## Document segment
=-=-=

Every time Jason Pereira’s financial planning firm leases a printer or talks to the bank about borrowing money, its business credit score is checked. Companies want to know not only with whom the firm is doing business, but also its financial wherewithal.
It’s why Mr. Pereira and his partners work hard to keep their business credit score high, by doing everything from paying suppliers on time to making sure they don’t max out their corporate credit cards.
“Business credit scores matter, especially in the current banking climate,” says Mr. Pereira, a partner and senior financial consultant at Toronto-based Woodgate Financial Inc. “If you want to have access to capital you need to have as much ammunition as possible – and credit scores are part of it.”
Woodgate’s strong credit score helps it borrow at good rates and take advantage of opportunities such as acquisitions, expansions or major purchases. “Businesses need a solid credit rating to get ahead,” Mr. Pereira says.
Credit scores are gaining a lot of attention lately. A growing number of financial technology startups are offering them for free, alongside numerous advertisements boasting the benefits of knowing your score. But what small business owners may not realize is they have separate scores for their personal finances and for their business, and both need to be monitored and maintained.
“Building out a good business credit history is just as important, if not more important, as an entrepreneur building out their personal credit history,” says Pamela Dodaro, executive director of business solutions at TransUnion Canada, one of Canada’s two main credit reporting agencies.
As with consumers, businesses have credit scores that, if they are good, can help them secure better borrowing terms and lower interest rates. A good credit score can also help businesses when buying insurance and can even give them the flexibility to extend payment terms with suppliers.

=-=-=

## Data to examine

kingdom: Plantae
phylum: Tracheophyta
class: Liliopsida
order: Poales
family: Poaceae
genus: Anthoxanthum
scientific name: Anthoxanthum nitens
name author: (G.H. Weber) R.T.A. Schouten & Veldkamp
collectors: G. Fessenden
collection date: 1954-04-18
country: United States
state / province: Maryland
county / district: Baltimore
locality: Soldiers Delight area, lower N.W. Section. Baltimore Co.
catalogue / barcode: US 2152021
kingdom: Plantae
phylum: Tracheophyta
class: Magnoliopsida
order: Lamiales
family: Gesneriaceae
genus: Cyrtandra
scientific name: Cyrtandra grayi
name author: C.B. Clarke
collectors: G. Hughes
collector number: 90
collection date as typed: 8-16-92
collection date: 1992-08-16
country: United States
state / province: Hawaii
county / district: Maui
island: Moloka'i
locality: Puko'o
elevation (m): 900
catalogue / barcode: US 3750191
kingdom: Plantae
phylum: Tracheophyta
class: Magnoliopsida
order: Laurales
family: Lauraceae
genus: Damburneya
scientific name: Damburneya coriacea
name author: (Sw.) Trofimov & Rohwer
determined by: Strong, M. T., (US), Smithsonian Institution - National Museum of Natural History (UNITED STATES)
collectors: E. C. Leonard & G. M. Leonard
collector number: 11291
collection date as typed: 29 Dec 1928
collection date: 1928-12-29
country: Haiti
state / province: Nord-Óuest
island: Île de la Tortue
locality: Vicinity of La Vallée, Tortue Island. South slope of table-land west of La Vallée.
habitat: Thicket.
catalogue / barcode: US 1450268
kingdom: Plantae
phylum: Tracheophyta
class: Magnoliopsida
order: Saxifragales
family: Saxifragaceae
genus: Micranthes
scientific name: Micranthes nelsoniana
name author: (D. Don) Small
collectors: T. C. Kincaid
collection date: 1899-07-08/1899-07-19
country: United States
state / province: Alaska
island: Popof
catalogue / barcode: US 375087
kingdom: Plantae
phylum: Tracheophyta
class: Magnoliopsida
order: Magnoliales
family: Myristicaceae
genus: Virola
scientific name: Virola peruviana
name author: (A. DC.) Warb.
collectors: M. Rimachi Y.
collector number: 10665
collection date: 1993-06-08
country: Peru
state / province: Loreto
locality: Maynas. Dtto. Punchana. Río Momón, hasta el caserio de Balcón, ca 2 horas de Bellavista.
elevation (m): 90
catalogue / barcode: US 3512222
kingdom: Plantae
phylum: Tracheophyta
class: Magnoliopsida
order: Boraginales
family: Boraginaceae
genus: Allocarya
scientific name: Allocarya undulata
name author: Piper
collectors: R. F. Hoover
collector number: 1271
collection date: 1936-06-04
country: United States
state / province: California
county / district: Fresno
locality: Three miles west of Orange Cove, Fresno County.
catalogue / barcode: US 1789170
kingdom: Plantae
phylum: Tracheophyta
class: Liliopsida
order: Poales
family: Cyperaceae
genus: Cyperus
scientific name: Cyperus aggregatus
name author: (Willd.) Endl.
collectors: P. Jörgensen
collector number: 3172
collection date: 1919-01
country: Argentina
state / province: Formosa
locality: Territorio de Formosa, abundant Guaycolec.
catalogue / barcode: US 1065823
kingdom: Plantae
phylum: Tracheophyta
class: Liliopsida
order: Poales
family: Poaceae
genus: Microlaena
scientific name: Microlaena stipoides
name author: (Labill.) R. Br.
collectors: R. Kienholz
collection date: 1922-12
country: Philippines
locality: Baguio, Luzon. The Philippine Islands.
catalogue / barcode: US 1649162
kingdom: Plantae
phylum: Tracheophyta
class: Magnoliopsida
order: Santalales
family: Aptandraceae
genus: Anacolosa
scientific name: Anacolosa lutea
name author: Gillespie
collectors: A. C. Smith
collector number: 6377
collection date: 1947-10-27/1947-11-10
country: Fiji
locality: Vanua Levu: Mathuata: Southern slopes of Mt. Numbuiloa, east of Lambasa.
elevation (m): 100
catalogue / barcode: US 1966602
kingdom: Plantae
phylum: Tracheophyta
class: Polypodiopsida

=-=-=

## Tasks to perform
1. Can you sum up the article on business credit scores in two sentences?
2. Which organization does Pamela Dodaro work for, according to the article on business credit scores?
3. Copy the part of the article on business credit scores from "Credit scores are gaining" to "monitored and maintained.".
The records are material of their own and are not connected to the article on business credit scores.

## Solutions below
1. Woodgate Financial Inc. works to keep its business credit score high because the score is checked when it leases equipment or borrows, and a strong score helps it borrow at good rates and pursue acquisitions, expansions or major purchases. Small business owners have separate personal and business credit scores that both need monitoring, and a good business score can bring better borrowing terms, lower interest rates, help with insurance and more flexible payment terms with suppliers.

2. She works for TransUnion Canada, one of Canada's two main credit reporting agencies.

3.
Credit scores are gaining a lot of attention lately. A growing number of financial technology startups are offering them for free, alongside numerous advertisements boasting the benefits of knowing your score. But what small business owners may not realize is they have separate scores for their personal finances and for their business, and both need to be monitored and maintained.